Dreams have fascinated me since childhood. My dreams always seemed so real and full of meaning. Hours after dreaming, I could recall in detail the images, voices, and symbols. Most often I didn’t know the meaning immediately, but I sensed it was important information that I needed to figure out. As if a secret message in code needed to be deciphered through careful observation with a willingness to embrace the hidden truth about myself and the world around me.
Sometimes I felt like Cinderella waking up in the middle of a dream… finding myself in an exciting, glamorous, improbable, far-fetched life. And then I would wonder, does one use dreams to rehearse life? Or life to rehearse dreams? Or perhaps I’ve awakened to a life I dreamed of living.
As a kid, one of my greatest role models was my great-aunt Gladys. A retired school teacher, she married a banker and they traveled the world. Once a teacher, always a teacher, she sent picture postcards from her travels to family and friends. It was so exciting for me to receive her postcards from far-away places.
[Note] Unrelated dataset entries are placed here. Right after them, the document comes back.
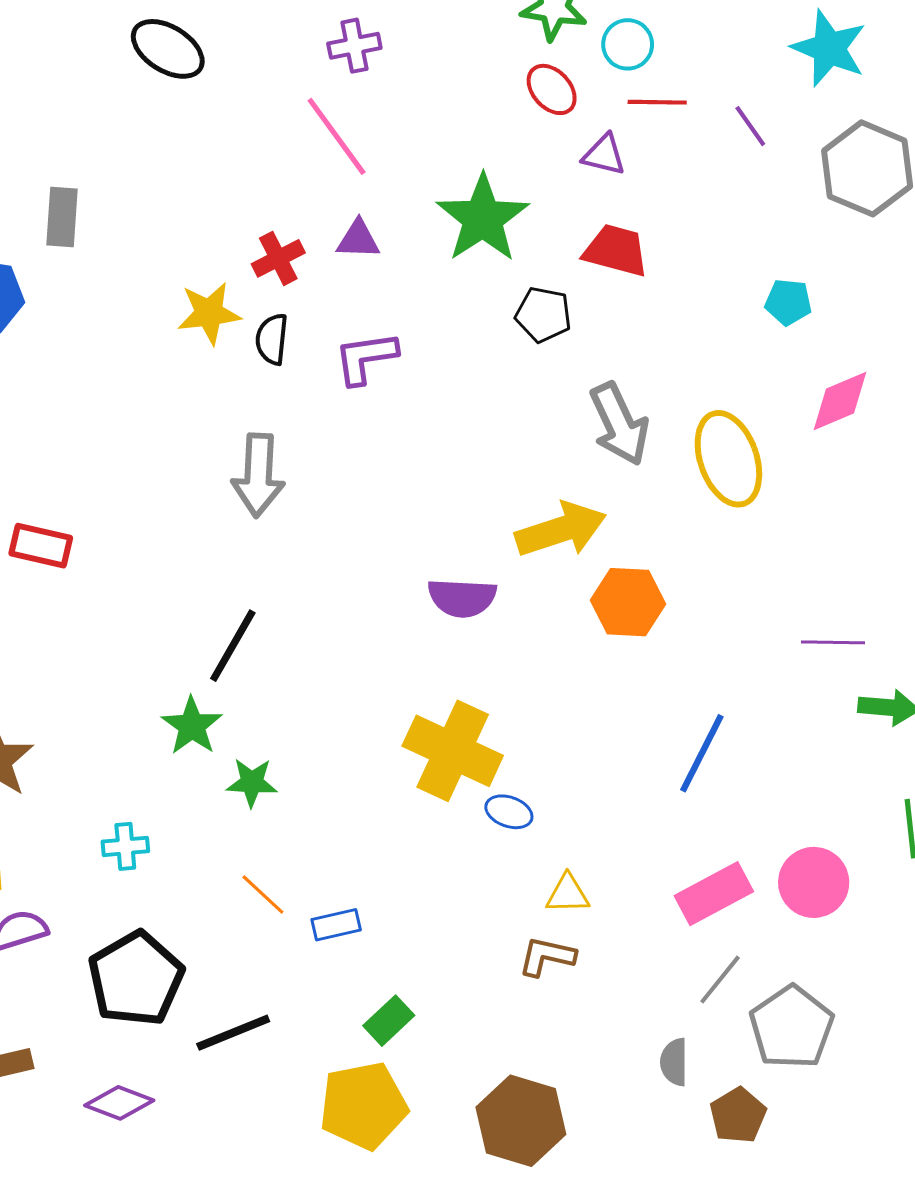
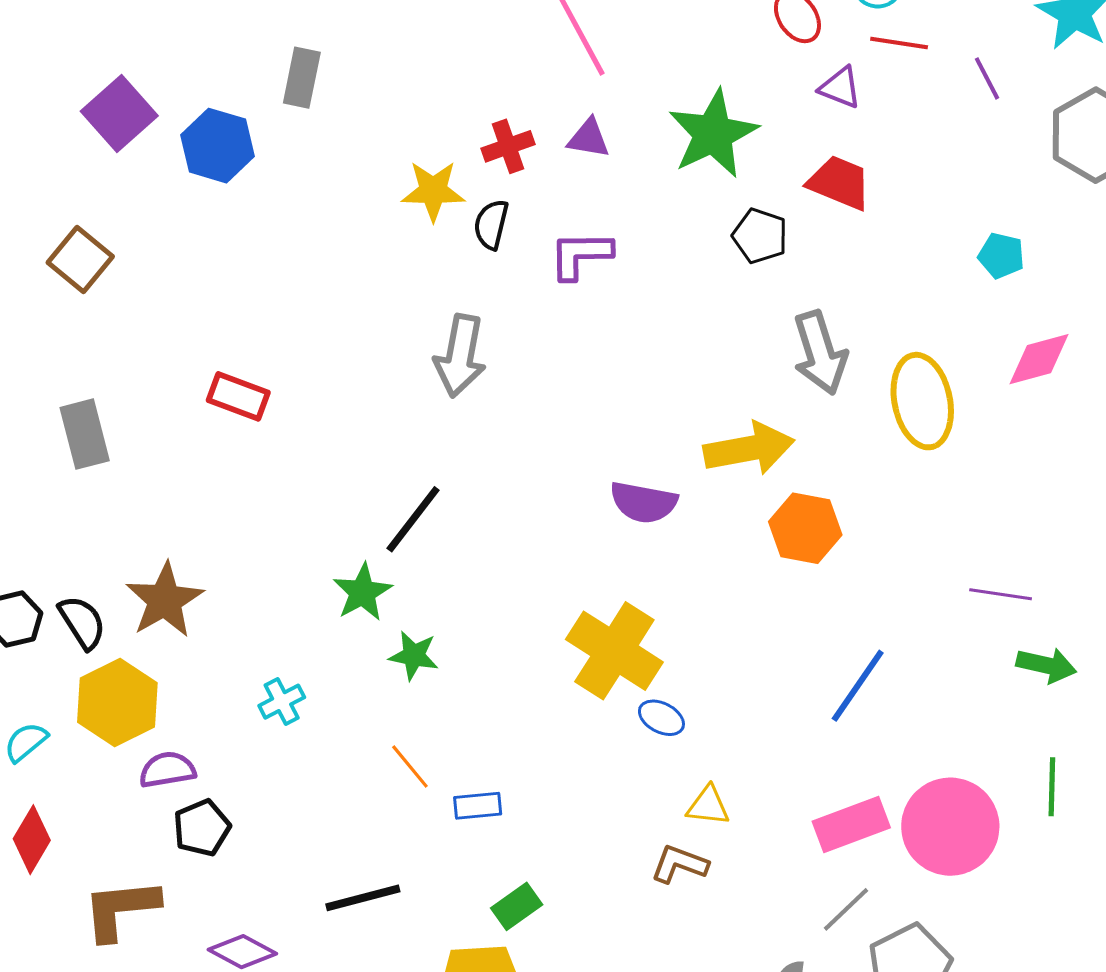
cyan cross: (125, 846) -> (282, 702), turned -30
pink circle: (814, 882) -> (950, 827), size x1.4
black pentagon: (136, 979) -> (202, 828), moved, size x0.6

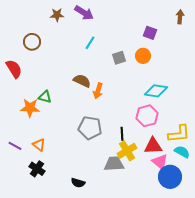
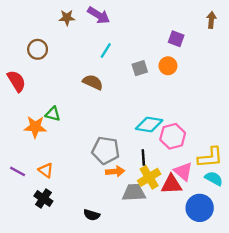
brown semicircle: (82, 81) -> (93, 82), moved
orange arrow: (98, 91) -> (115, 171), moved, turned -112
cyan diamond: (156, 91) -> (149, 124), moved
red triangle: (153, 146) -> (171, 184), moved
pink triangle: (160, 162) -> (183, 171), moved

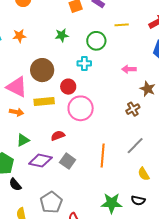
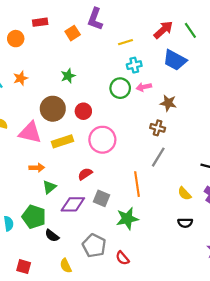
green star: (62, 35) -> (68, 76), moved
green circle: (96, 41) -> (120, 88), moved
cyan cross: (84, 63) -> (134, 65), moved
red circle: (68, 87) -> (83, 111), moved
brown cross: (133, 109) -> (158, 128), turned -32
orange arrow: (17, 112) -> (37, 168), moved
gray line: (135, 146) -> (158, 157), moved
green star: (112, 203) -> (127, 219), moved

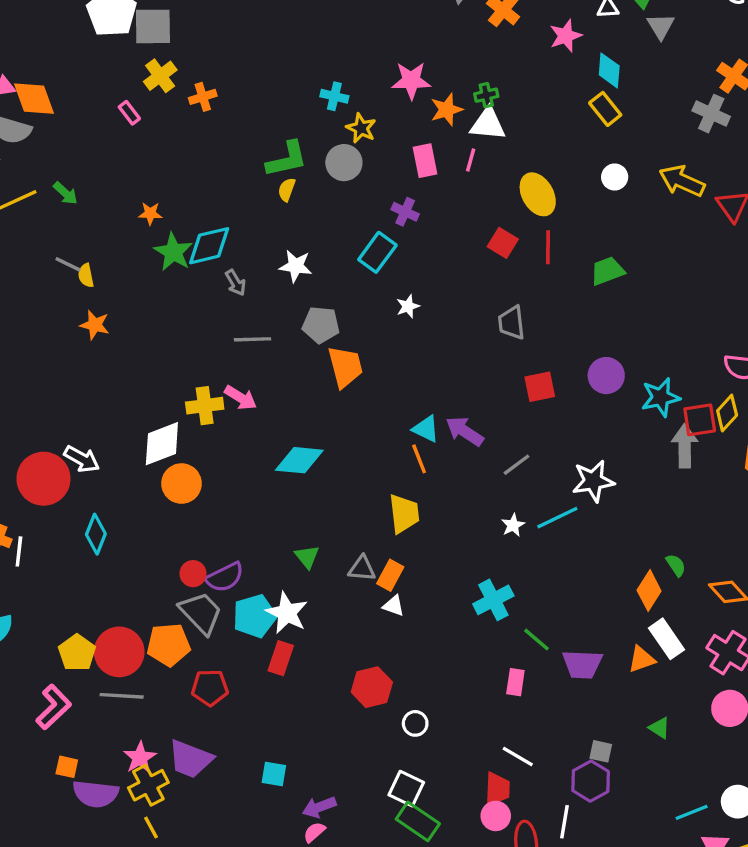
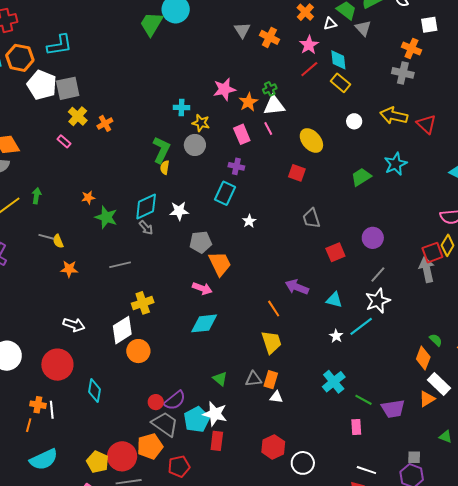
green L-shape: (287, 159) -> (161, 150), turned -40
pink line: (471, 160) -> (268, 128), turned -32
green arrow: (65, 193) -> (36, 196), turned -112
cyan diamond: (209, 246) -> (146, 206), moved
red line: (548, 247) -> (309, 69), moved, turned 60
gray line: (252, 339) -> (120, 265), moved
cyan star: (661, 397) -> (396, 164), moved
pink arrow: (241, 398) -> (202, 288), moved
cyan triangle: (426, 429) -> (334, 300), moved
white arrow: (82, 459) -> (74, 325), moved
gray line: (517, 465) -> (378, 274), moved
white circle: (415, 723) -> (303, 463), size x1.5

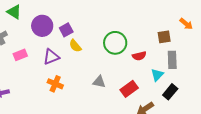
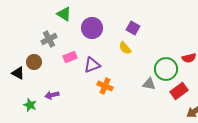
purple square: (66, 30) -> (133, 28), moved, turned -32
green circle: (115, 43) -> (166, 69), moved
purple triangle: (51, 57) -> (92, 65), moved

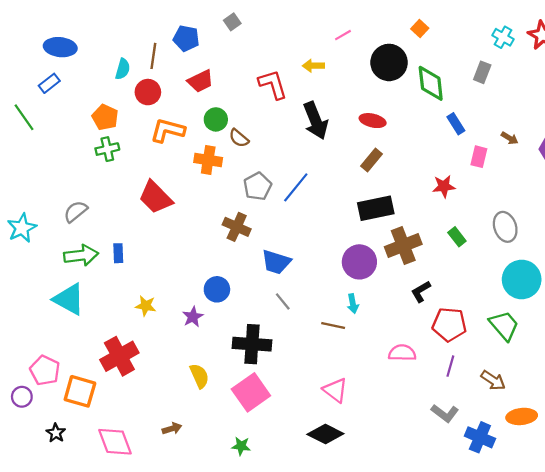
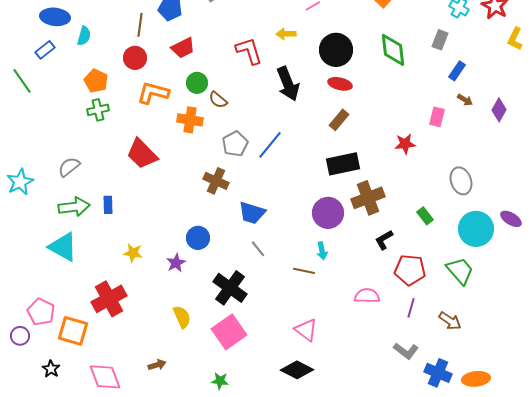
black circle: (389, 62) -> (336, 50), moved
cyan semicircle: (123, 69) -> (84, 36), moved
blue rectangle: (456, 124) -> (457, 71), moved, turned 66
green rectangle: (457, 237) -> (425, 216), moved
black cross: (252, 344) -> (230, 288), turned 32
orange ellipse: (522, 416) -> (476, 379), moved

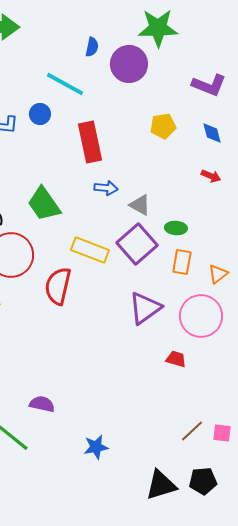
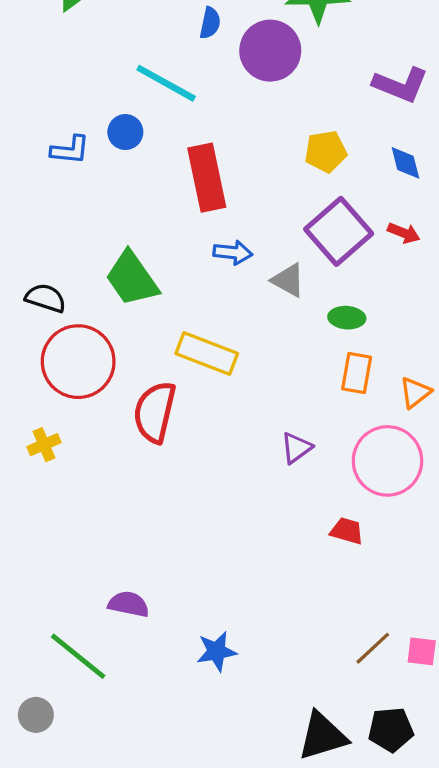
purple square: (137, 244) -> (339, 231), moved
purple triangle: (145, 308) -> (296, 448), size x0.6
blue star: (96, 447) -> (217, 651), moved

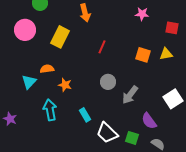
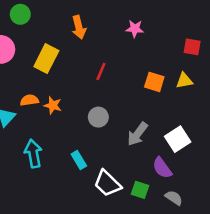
pink star: (142, 14) -> (135, 29), moved
gray circle: (108, 82) -> (98, 117), moved
orange star: (65, 85) -> (53, 105), moved
white square: (173, 99) -> (178, 139), moved

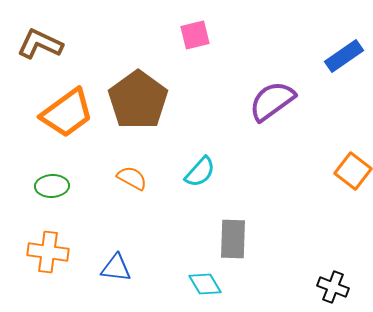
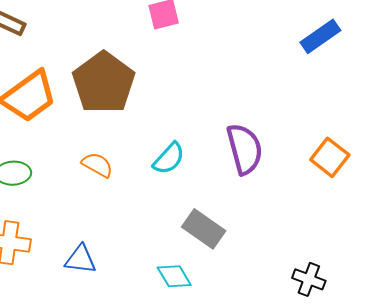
purple semicircle: (272, 101) -> (245, 149), moved, turned 111
gray rectangle: (233, 239) -> (204, 229), turned -57

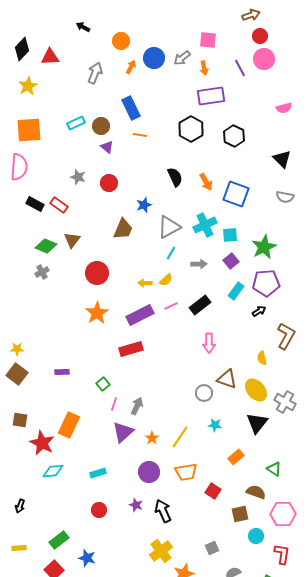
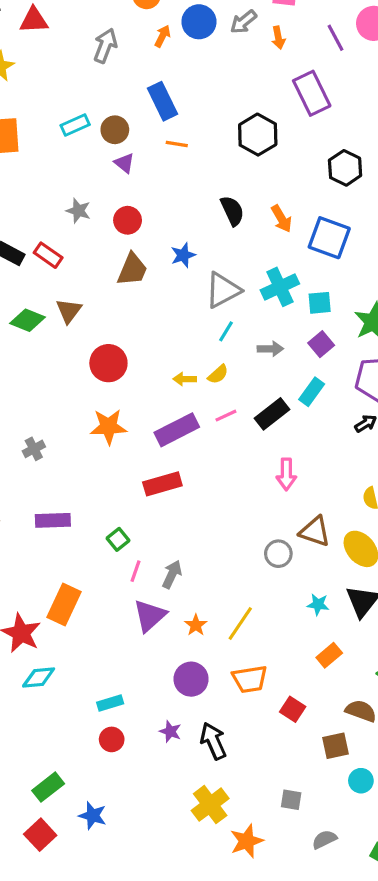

Before going to sleep, I would place the postcard on my heart and imagine it was a magic carpet that would fly me to the place on the picture postcard. Her postcards encouraged me to travel and explore our great big wonderful planet. Years later, as a young adult, I began traveling and have now visited most of the places Aunt Gladys explored.
Visiting Buenos Aires, Argentina in 2000, I was reminded of a postcard Aunt Gladys had sent me as a child. It was of a beautiful couple in a dramatic pose—dancing tango in a square. Watching tango dancers live in Buenos Aires, I smiled. Dramatic indeed!
To honor my great aunt and her positive influence in my life, I wrote a children’s book titled “Postcard Passages.” The above photo is of Great Aunt Gladys and Great Uncle Lyall riding camels in Egypt.
Today I live in a small beach town in Uruguay, not far from Buenos Aires. Last summer I met and became friends with a fellow writer who happens to be a tango dancer and teacher in Buenos Aires. Small world when you dream BIG.